Hi Ella
Sorry for the slow reply - I was going to fix up by-395 for the 23-cab (hopefully tomorrow) - hopefully I won’t have to.
this is the immediate problem
site/ncas-cray-ex/suite-adds.rc: --account=n02
That needs to be --account='n02-PolarRES'
Grenville
Hi Grenville,
Great - I’ll change that for now and see what happens. Will you let me know when you’ve updated the suite?
BW,
Ella
Hi Ella
The archer2 branch of u-by395 is working now.
Grenville
Thanks Grenville, I will check out a new copy now.
E
Hi Ella
It’s not set up to use ANTS - if you need ANTS we’ll need to do more.
Grenville
Hi Grenville,
I’m not sure at the moment whether I’ll need ANTS. It will be good to make my own ancillaries eventually but I’m certainly not at that stage yet. For the time-being my priority is just to get a basic working configuration set up so that I can do some initial tests.
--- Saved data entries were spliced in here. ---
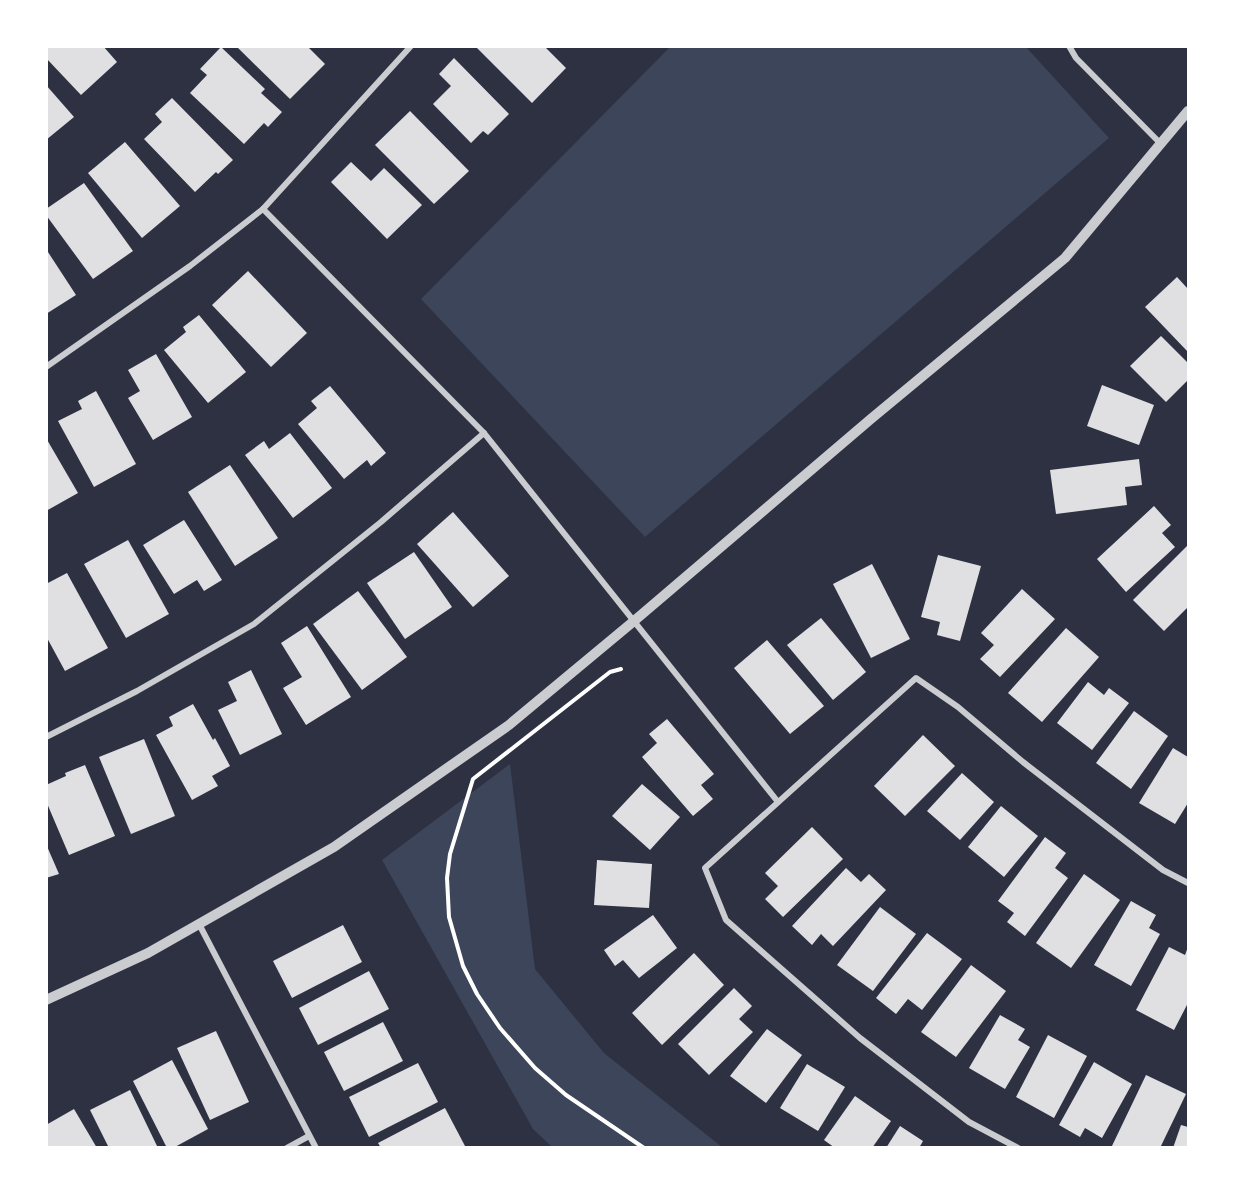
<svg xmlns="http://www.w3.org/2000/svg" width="1235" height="1194" font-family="'Asap Condensed',sans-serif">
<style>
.green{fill:#3c4559}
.building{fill:#e0e0e3}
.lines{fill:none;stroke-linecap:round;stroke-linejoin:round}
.path{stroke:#fff;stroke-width:4}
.minor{stroke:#caccd0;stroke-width:6}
.tertiary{stroke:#caccd0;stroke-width:10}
</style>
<rect width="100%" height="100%" fill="#2d3142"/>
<!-- green -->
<g class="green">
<path d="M670 47H1026L1109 138 645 537 421 299Z"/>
<path d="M510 764 535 969 604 1053 722 1147H552L533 1129 382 860Z"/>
</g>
<!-- building -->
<g class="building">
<path d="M46 46H103L117 62 81 95 46 58Z"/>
<path d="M236 46H307L325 64 290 99Z"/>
<path d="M475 46H544L566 68 532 103Z"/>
<path d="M221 47 265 89 261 93 282 112 268 127 264 123 244 144 190 93 207 75 200 69Z"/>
<path d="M454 58 509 114 488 135 483 131 471 143 433 104 451 86 439 74Z"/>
<path d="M46 85 74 117 46 140Z"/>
<path d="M172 98 233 160 218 174 216 172 195 192 144 139 162 122 155 114Z"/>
<path d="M410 111 469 171 434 204 375 145Z"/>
<path d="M125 142 180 206 142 238 88 173Z"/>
<path d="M351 162 371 181 384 168 422 205 387 239 331 182Z"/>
<path d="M84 183 133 251 93 279 46 215V209Z"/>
<path d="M46 249 76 295 46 314Z"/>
<path d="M248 271 307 333 271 367 212 305Z"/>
<path d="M1177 277 1188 289V352L1145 307Z"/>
<path d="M199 315 246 372 208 403 164 350 186 332 183 327Z"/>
<path d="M1161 336 1188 363V380L1166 402 1130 366Z"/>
<path d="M156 354 192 417 153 440 128 398 140 391 128 370Z"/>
<path d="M1102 385 1154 405 1139 445 1087 426Z"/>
<path d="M330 386 386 453 371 466 367 460 344 479 298 424 317 408 311 401Z"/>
<path d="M96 391 136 464 94 487 58 421 82 409 78 401Z"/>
<path d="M290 433 332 488 293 518 245 455 264 441 269 449Z"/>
<path d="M46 438 78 493 46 511Z"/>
<path d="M1139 459 1142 485 1125 487 1127 505 1056 514 1050 470Z"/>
<path d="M230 465 278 538 235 566 188 492Z"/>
<path d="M1154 506 1171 525 1162 533 1175 547 1126 592 1097 559Z"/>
<path d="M453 512 509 576 473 607 417 544Z"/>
<path d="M184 520 222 580 204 591 197 580 174 594 143 545Z"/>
<path d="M128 540 169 614 126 638 84 564Z"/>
<path d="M1188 545V607L1164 631 1133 600Z"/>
<path d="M414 552 452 607 405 639 367 583Z"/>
<path d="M938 555 981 566 960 641 937 635 940 622 921 617Z"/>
<path d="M872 564 910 639 871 658 833 584Z"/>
<path d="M67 573 108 648 65 671 46 636V584Z"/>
<path d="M1022 589 1055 619 1000 677 980 659 994 645 981 633Z"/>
<path d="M358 591 407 657 362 690 313 624Z"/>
<path d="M821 618 866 672 833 700 787 645Z"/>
<path d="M307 626 351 697 306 725 283 688 302 677 281 643Z"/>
<path d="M1066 628 1099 657 1042 722 1008 693Z"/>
<path d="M767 640 824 706 790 734 734 668Z"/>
<path d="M251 670 282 734 240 755 218 710 237 701 228 682Z"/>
<path d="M1088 682 1104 695 1109 688 1129 703 1092 750 1057 723Z"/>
<path d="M193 704 213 740 215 738 230 766 212 776 218 786 192 800 156 735 173 726 169 717Z"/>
<path d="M1134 711 1168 736 1131 789 1096 763Z"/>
<path d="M667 719 714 774 701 785 713 799 693 816 642 757 657 743 649 734Z"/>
<path d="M923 735 955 766 905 816 874 786Z"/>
<path d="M144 739 175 816 131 834 99 757Z"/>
<path d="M1173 748 1188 757V803L1175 824 1139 803Z"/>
<path d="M85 765 115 836 69 855 46 801V785L66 776 65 773Z"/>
<path d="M962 773 994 802 960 840 927 811Z"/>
<path d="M642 784 680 817 650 850 612 816Z"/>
<path d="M1001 806 1038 836 1004 877 968 847Z"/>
<path d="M812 827 843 859 783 917 765 899 778 886 765 873Z"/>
<path d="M1045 837 1066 853 1055 868 1068 878 1025 936 1007 922 1014 913 998 901Z"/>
<path d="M46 844 59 874 46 878Z"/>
<path d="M597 860 652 864 649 908 594 905Z"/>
<path d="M846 868 861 882 869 874 886 890 833 946 821 934 812 945 792 926Z"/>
<path d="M1084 874 1120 900 1071 968 1036 943Z"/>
<path d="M1131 901 1156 915 1149 928 1160 934 1131 986 1094 965Z"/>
<path d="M880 907 916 934 873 991 837 965Z"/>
<path d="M653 915 677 948 639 978 623 960 615 966 604 950Z"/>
<path d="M343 925 362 962 292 998 273 961Z"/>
<path d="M927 933 962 959 922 1010 908 999 896 1014 876 998Z"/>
<path d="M1169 947 1185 955 1188 947V1003L1174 1030 1136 1010Z"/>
<path d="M694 953 724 985 662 1045 632 1013Z"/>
<path d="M971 965 1006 991 956 1057 921 1032Z"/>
<path d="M369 971 389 1009 318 1045 299 1008Z"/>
<path d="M734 988 752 1006 739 1019 753 1032 709 1075 678 1044Z"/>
<path d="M1000 1015 1025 1029 1018 1040 1030 1047 1005 1089 969 1068Z"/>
<path d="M383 1022 403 1061 344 1091 324 1052Z"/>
<path d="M767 1029 802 1055 766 1103 730 1076Z"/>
<path d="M216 1031 249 1102 210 1120 177 1048Z"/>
<path d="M1048 1035 1087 1056 1054 1118 1016 1097Z"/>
<path d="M172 1060 208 1129 173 1148H167L133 1081Z"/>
<path d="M1094 1062 1132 1084 1102 1138 1085 1128 1080 1137 1059 1125Z"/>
<path d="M418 1063 438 1102 369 1137 349 1097Z"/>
<path d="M807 1064 845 1087 818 1131 780 1108Z"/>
<path d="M1146 1075 1186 1094 1160 1148H1111Z"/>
<path d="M130 1090 158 1148H109L90 1110Z"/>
<path d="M855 1096 891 1121 872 1148H835L824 1140Z"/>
<path d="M445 1108 465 1146 462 1148H381L378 1143Z"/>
<path d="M74 1109 97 1148H46V1125Z"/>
<path d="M1181 1125 1188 1127V1148H1173Z"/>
<path d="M900 1126 923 1141 919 1148H886Z"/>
</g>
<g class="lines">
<!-- path -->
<path class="path" d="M621 669 610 672 473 779 450 854 447 878 449 917 463 966 477 994 500 1028 535 1068 566 1095 644 1148"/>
<!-- minor -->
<g class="minor">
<path d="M1069 46 1076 58 1161 144"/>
<path d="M263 209 484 433 778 802"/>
<path d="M46 367 190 266 263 209 411 46"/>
<path d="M46 737 137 691 254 624 381 522 484 433"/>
<path d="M199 924 316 1148"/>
<path d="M287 1148 309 1136"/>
<path d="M1018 1148 969 1122 860 1038 726 920 705 868 916 678 958 707 1023 762 1163 870 1188 883"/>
</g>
<!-- tertiary -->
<path class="tertiary" d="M46 1000 148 953 334 847 509 725 634 621 872 418 1065 258 1188 111"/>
</g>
<!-- border -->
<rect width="1235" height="1194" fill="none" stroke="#ffffff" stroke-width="96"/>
</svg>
At the moment I’m still stuck on submit-retrying with the fcm-make2 and ancil steps. There’s not much helpful info in the activity logs, it just says the submit timed out. (u-cn662).
Ella
have you set you and your archer budget?
I have - no other references to ncas-cms or anyone else’s username as far as I can see…
No point letting it keep resubmitting - it thinks you are nobody
Suite : u-cn662
Task Job : 20150323T0000Z/fcm_make2_um/07 (try 1)
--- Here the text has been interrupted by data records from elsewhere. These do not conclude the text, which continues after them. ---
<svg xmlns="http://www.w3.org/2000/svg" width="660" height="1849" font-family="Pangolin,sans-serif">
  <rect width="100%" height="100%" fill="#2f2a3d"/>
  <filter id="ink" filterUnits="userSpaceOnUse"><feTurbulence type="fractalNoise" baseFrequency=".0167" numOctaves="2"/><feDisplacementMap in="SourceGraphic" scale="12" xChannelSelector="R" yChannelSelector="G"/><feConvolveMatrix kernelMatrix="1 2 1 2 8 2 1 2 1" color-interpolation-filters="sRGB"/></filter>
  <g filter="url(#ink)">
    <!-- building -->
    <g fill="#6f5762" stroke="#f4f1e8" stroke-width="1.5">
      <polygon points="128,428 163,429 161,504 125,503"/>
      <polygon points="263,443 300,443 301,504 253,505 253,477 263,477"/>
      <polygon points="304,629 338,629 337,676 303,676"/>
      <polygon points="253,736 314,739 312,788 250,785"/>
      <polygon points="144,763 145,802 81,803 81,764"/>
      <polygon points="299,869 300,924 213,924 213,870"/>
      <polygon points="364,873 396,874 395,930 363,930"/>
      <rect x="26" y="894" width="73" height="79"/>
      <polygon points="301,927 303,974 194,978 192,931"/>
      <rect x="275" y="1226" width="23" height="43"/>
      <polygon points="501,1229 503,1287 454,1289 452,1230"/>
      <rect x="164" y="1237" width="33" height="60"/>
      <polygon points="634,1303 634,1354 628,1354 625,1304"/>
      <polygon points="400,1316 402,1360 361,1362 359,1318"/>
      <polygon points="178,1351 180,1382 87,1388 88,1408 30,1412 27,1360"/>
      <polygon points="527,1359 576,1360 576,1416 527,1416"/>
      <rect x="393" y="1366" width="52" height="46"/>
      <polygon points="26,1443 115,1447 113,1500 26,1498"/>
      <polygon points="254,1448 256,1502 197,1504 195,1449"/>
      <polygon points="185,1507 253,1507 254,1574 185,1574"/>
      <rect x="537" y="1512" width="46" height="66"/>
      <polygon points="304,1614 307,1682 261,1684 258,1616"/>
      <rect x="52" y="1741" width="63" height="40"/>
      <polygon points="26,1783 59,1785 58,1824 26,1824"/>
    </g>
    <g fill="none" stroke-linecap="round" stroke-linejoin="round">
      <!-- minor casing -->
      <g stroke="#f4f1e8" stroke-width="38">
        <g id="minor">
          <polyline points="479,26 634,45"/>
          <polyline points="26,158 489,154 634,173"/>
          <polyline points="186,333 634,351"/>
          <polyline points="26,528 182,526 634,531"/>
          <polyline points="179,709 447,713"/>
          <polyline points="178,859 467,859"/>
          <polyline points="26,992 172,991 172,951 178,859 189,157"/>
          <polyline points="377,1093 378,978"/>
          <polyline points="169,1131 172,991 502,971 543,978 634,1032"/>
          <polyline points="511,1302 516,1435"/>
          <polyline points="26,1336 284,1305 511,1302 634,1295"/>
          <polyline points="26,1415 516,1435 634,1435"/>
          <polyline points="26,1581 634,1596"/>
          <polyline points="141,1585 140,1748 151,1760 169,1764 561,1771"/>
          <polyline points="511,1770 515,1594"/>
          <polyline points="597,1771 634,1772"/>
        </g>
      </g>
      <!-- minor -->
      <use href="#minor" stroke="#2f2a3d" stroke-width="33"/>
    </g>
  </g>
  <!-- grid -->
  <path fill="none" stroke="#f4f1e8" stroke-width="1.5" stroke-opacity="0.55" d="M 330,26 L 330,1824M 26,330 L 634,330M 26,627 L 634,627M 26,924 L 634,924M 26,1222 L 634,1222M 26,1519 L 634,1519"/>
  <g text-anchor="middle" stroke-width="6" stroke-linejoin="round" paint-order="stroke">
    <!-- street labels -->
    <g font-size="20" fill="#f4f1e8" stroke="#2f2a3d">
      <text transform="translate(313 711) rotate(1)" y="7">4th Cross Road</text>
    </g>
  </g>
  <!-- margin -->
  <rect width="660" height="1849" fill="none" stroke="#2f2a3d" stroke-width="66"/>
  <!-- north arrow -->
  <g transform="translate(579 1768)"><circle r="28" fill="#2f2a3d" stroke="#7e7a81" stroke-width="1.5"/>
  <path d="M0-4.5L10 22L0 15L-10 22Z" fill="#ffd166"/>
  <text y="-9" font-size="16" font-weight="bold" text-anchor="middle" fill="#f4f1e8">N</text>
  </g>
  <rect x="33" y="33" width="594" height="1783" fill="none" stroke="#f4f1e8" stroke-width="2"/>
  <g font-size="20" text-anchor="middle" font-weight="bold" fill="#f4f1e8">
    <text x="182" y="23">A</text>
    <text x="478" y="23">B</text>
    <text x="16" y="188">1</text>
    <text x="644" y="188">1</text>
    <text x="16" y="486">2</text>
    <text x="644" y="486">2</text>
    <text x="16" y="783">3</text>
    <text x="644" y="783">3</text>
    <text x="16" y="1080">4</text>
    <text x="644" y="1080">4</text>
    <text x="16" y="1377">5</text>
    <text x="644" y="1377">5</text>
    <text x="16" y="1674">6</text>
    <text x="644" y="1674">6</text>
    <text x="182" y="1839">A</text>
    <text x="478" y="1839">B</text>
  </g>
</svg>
User@Host: nobody@nid002477
Try stopping the suite and `rose suite-run --new`
I tried re-running as you suggest. Unfortunately I’m getting the same problem. Where did you find the reference to nobody@nid# ? I imagine I need to update something somewhere with my credentials?
In the log file: /home/n02/n02/shakka/cylc-run/u-cn662/log/job/20150323T0000Z/fcm_make2_um/02/job.out
It only thinks you are nobody when trying to run on the compute node. Please try this:
cd /work/n02/n02/shakka/cylc-run/u-cn662/log/job/20150323T0000Z/fcm_make2_um/02
sbatch job
Ahh, so it can only be viewed once the job has finished, got it.
I’ve tried doing that (from archer) - what am I expecting to see? So far I have a confirmation that the job is submitted but I don’t see a command line traceback or any changes in the suite control window.
…and now we’re back to submit-retrying.
Something weird going on - we may need to consult ARCHER – that won’t happen 'til next week.
Okay, thanks for investigating. Will check back in with you next week. Have a great bank holiday weekend. Ella
Hi Grenville, hope you had a nice weekend. Any updates from archer regarding this strange behaviour? E
Hi Ella
Please take a copy of /work/n02/n02/grenvill/eg.slurm
– in your work space (change #SBATCH --account=n02-cms
) , then
sbatch eg.slurm
This is a simple case - what happens?
Grenville
Hi Grenville, I have done this and submitted (from my home directory on archer, i.e. /home/n02/n02/shakka). I get a warning about the working directory not being visible to compute nodes but it does submit the job. Is the “hello Ella” supposed to print to the console? I haven’t seen any output from it. E
you need to put eg.slurm in your /work & sbatch it from there
Apols, that was an obvious mistake. I’ve done that and get an output to .out file that behaves as expected. What does this mean for the UM jobs?